▶ **Spatial grounding data**:
↓

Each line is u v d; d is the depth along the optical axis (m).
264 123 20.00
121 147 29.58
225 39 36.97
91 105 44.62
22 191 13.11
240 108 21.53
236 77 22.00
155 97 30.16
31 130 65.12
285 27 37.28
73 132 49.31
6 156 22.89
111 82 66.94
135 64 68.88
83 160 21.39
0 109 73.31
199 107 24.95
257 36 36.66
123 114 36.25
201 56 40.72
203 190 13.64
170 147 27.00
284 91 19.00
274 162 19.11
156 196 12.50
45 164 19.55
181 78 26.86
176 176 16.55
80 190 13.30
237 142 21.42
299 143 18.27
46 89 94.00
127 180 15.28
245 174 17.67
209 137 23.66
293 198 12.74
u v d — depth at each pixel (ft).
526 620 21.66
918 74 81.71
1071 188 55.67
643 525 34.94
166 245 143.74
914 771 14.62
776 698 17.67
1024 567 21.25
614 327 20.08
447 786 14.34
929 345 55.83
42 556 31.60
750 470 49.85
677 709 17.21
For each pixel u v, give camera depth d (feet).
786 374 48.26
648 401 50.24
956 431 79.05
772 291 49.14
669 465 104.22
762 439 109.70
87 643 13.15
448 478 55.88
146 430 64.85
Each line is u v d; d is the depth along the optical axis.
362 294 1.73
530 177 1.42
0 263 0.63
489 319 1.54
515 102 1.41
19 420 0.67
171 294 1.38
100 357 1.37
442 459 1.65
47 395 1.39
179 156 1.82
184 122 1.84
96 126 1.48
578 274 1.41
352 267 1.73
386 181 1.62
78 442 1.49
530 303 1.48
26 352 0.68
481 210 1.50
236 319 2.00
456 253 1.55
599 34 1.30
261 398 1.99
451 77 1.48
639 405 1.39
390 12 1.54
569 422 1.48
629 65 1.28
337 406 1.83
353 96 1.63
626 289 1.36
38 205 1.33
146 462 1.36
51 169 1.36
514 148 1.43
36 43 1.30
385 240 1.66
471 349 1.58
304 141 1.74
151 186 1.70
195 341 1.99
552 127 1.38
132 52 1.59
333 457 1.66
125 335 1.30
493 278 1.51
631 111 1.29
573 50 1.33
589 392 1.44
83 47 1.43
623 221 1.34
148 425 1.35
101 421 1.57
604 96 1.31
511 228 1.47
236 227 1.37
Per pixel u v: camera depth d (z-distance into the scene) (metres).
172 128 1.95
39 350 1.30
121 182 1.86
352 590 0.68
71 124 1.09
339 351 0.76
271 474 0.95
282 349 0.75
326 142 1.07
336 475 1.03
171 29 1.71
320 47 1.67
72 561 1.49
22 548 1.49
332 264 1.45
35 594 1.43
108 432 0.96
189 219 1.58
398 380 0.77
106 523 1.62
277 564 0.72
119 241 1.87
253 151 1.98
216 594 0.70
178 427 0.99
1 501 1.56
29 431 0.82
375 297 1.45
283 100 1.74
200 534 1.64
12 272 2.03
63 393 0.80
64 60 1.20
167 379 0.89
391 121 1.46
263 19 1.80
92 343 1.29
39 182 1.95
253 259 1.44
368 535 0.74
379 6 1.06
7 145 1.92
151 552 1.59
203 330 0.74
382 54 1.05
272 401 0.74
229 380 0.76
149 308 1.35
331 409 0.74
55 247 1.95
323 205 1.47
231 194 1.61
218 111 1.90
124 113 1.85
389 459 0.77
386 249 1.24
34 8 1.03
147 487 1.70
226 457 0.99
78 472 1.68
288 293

↑

▶ **Task item**: The data above should be duplicated exactly and completely.

▶ **Solution below**:
Each line is u v d; d is the depth along the optical axis (m).
264 123 20.00
121 147 29.58
225 39 36.97
91 105 44.62
22 191 13.11
240 108 21.53
236 77 22.00
155 97 30.16
31 130 65.12
285 27 37.28
73 132 49.31
6 156 22.89
111 82 66.94
135 64 68.88
83 160 21.39
0 109 73.31
199 107 24.95
257 36 36.66
123 114 36.25
201 56 40.72
203 190 13.64
170 147 27.00
284 91 19.00
274 162 19.11
156 196 12.50
45 164 19.55
181 78 26.86
176 176 16.55
80 190 13.30
237 142 21.42
299 143 18.27
46 89 94.00
127 180 15.28
245 174 17.67
209 137 23.66
293 198 12.74
u v d — depth at each pixel (ft).
526 620 21.66
918 74 81.71
1071 188 55.67
643 525 34.94
166 245 143.74
914 771 14.62
776 698 17.67
1024 567 21.25
614 327 20.08
447 786 14.34
929 345 55.83
42 556 31.60
750 470 49.85
677 709 17.21
For each pixel u v, give camera depth d (feet).
786 374 48.26
648 401 50.24
956 431 79.05
772 291 49.14
669 465 104.22
762 439 109.70
87 643 13.15
448 478 55.88
146 430 64.85
Each line is u v d; d is the depth along the optical axis.
362 294 1.73
530 177 1.42
0 263 0.63
489 319 1.54
515 102 1.41
19 420 0.67
171 294 1.38
100 357 1.37
442 459 1.65
47 395 1.39
179 156 1.82
184 122 1.84
96 126 1.48
578 274 1.41
352 267 1.73
386 181 1.62
78 442 1.49
530 303 1.48
26 352 0.68
481 210 1.50
236 319 2.00
456 253 1.55
599 34 1.30
261 398 1.99
451 77 1.48
639 405 1.39
390 12 1.54
569 422 1.48
629 65 1.28
337 406 1.83
353 96 1.63
626 289 1.36
38 205 1.33
146 462 1.36
51 169 1.36
514 148 1.43
36 43 1.30
385 240 1.66
471 349 1.58
304 141 1.74
151 186 1.70
195 341 1.99
552 127 1.38
132 52 1.59
333 457 1.66
125 335 1.30
493 278 1.51
631 111 1.29
573 50 1.33
589 392 1.44
83 47 1.43
623 221 1.34
148 425 1.35
101 421 1.57
604 96 1.31
511 228 1.47
236 227 1.37
Per pixel u v: camera depth d (z-distance into the scene) (metres).
172 128 1.95
39 350 1.30
121 182 1.86
352 590 0.68
71 124 1.09
339 351 0.76
271 474 0.95
282 349 0.75
326 142 1.07
336 475 1.03
171 29 1.71
320 47 1.67
72 561 1.49
22 548 1.49
332 264 1.45
35 594 1.43
108 432 0.96
189 219 1.58
398 380 0.77
106 523 1.62
277 564 0.72
119 241 1.87
253 151 1.98
216 594 0.70
178 427 0.99
1 501 1.56
29 431 0.82
375 297 1.45
283 100 1.74
200 534 1.64
12 272 2.03
63 393 0.80
64 60 1.20
167 379 0.89
391 121 1.46
263 19 1.80
92 343 1.29
39 182 1.95
253 259 1.44
368 535 0.74
379 6 1.06
7 145 1.92
151 552 1.59
203 330 0.74
382 54 1.05
272 401 0.74
229 380 0.76
149 308 1.35
331 409 0.74
55 247 1.95
323 205 1.47
231 194 1.61
218 111 1.90
124 113 1.85
389 459 0.77
386 249 1.24
34 8 1.03
147 487 1.70
226 457 0.99
78 472 1.68
288 293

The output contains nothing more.